# EXERCISE REQUIREMENTS
Answer these questions from the notes on plant transport systems:
(a) What three reasons do the notes list for plants needing a transport system?
(b) Which tree is named as an example of a very large plant?
(c) Why is xylem tissue in the center of the root?

# DOCUMENT PASSAGE

Plants - transport systems

Why do plants need a transport system?

1. Metabolic demands

2. Size

3. Surface area : volume ratio

Why do plants need a transport system - metabolic demands?

• cells containing chlorophyll make glucose and oxygen in photosynthesis

• underground parts don’t photosynthesise = they need waste products removed and glucose and oxygen supplied

• hormones need to be transported to areas where they have an effect

• mineral ions absorbed by roots need to be transported to all cells (in order to make proteins)

Why do plants need a transport system - size?

• some are very large e.g. the coastal redwood tree

• need very efficient systems to move substances up and down the whole plant

Why do plants need a transport system - SA : Vol ratio?

• leaves have large SA : Vol ratio

• whole plant (stems, trunks, roots) have relatively small SA : Vol ratios

• cannot rely on diffusion alone to provide cell with everything they need

Structure of the leaf

What is vascular tissue?

1. Xylem

2. Phloem

Found together throughout the plant in vascular bundles.

Arrangement of vascular bundles in the roots

• Vascular bundles in the middle = withstand tugging forces as plant is blown in the wind

• Xylem tissue is the strongest so is in the centre (X structure)

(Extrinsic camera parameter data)

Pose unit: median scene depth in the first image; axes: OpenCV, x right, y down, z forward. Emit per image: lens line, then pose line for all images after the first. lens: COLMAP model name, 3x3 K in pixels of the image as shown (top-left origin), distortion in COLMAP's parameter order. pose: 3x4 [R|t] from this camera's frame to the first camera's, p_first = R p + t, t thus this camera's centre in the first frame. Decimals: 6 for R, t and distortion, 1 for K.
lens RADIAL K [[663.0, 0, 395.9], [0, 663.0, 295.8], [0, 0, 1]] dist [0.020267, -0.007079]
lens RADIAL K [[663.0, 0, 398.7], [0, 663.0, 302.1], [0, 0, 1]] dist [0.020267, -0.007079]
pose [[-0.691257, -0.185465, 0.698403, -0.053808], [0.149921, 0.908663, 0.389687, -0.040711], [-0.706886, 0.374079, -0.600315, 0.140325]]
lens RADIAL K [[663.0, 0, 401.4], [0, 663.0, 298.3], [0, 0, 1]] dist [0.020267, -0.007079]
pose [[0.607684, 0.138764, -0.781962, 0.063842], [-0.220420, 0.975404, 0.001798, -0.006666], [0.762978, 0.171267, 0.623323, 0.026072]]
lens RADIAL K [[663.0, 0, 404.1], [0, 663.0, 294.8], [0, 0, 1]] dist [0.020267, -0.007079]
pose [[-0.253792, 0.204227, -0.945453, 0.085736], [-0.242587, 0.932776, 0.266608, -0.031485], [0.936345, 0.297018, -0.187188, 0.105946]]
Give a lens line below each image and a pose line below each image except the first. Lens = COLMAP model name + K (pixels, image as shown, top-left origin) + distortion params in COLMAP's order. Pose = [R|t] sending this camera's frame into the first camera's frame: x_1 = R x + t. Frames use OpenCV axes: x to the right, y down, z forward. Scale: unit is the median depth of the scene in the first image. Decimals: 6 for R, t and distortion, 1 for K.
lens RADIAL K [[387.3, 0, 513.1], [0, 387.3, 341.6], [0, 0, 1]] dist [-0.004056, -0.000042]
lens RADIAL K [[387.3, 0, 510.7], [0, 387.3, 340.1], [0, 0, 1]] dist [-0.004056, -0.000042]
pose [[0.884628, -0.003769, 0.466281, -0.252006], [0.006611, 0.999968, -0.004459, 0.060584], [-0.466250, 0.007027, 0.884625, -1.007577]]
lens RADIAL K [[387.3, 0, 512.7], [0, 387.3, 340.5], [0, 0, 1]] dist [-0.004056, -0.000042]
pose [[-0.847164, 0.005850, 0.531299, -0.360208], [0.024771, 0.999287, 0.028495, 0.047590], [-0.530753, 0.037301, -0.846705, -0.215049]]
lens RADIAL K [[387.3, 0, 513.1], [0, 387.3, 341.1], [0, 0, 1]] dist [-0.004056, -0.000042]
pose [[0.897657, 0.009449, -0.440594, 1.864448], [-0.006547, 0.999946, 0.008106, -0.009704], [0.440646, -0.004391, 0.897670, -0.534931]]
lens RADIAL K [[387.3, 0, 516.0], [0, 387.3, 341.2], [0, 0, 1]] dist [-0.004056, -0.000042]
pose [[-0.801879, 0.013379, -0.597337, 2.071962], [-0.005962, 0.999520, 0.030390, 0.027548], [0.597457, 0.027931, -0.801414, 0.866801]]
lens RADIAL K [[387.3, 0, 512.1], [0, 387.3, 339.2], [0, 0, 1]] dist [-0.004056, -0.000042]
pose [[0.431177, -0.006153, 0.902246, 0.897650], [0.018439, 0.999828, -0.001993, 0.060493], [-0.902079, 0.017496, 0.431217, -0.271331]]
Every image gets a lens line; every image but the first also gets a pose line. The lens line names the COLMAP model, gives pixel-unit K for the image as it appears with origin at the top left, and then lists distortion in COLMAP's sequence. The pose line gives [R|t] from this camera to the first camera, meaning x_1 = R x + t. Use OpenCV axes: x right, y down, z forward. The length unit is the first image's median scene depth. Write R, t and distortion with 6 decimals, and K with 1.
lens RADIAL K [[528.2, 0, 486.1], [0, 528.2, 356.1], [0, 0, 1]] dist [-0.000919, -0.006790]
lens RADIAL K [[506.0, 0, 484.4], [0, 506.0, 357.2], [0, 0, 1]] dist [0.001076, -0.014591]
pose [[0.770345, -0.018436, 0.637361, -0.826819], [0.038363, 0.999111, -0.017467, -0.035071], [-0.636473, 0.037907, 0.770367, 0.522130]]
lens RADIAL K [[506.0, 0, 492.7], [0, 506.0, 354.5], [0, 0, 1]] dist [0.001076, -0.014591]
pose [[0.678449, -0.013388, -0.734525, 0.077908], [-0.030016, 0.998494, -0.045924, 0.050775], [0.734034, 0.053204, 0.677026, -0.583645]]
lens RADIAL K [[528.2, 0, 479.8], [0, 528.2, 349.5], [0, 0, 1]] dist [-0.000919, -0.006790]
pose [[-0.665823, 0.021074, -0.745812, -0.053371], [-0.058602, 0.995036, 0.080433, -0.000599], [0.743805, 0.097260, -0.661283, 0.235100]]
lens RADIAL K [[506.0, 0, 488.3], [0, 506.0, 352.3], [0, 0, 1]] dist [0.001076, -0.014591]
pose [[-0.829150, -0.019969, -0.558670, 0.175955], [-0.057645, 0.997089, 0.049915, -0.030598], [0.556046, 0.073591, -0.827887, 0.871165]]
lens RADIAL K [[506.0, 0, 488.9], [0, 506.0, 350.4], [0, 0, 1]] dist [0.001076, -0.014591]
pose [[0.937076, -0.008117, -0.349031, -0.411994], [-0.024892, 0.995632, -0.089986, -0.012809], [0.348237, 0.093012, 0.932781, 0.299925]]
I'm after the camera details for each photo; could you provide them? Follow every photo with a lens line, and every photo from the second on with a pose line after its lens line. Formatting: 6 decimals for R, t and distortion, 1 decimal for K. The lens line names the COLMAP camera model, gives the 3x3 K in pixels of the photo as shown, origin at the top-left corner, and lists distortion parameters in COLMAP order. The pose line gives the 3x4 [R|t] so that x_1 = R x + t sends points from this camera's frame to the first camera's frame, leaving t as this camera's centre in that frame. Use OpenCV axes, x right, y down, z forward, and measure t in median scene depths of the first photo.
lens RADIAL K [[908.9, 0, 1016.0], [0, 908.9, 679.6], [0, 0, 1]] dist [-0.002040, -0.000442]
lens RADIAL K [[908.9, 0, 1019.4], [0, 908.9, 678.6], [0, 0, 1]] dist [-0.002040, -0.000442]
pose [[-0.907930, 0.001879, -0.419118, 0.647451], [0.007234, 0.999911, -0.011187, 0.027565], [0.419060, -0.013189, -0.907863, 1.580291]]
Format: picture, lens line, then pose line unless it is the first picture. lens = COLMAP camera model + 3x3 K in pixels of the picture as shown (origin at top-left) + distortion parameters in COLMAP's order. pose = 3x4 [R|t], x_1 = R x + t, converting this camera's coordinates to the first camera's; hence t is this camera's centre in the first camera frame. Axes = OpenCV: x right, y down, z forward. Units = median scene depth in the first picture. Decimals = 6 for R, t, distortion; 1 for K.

# ANSWER SPACE
(a) Metabolic demands, size, and surface area : volume ratio.
(b) The coastal redwood tree.
(c) It is the strongest tissue.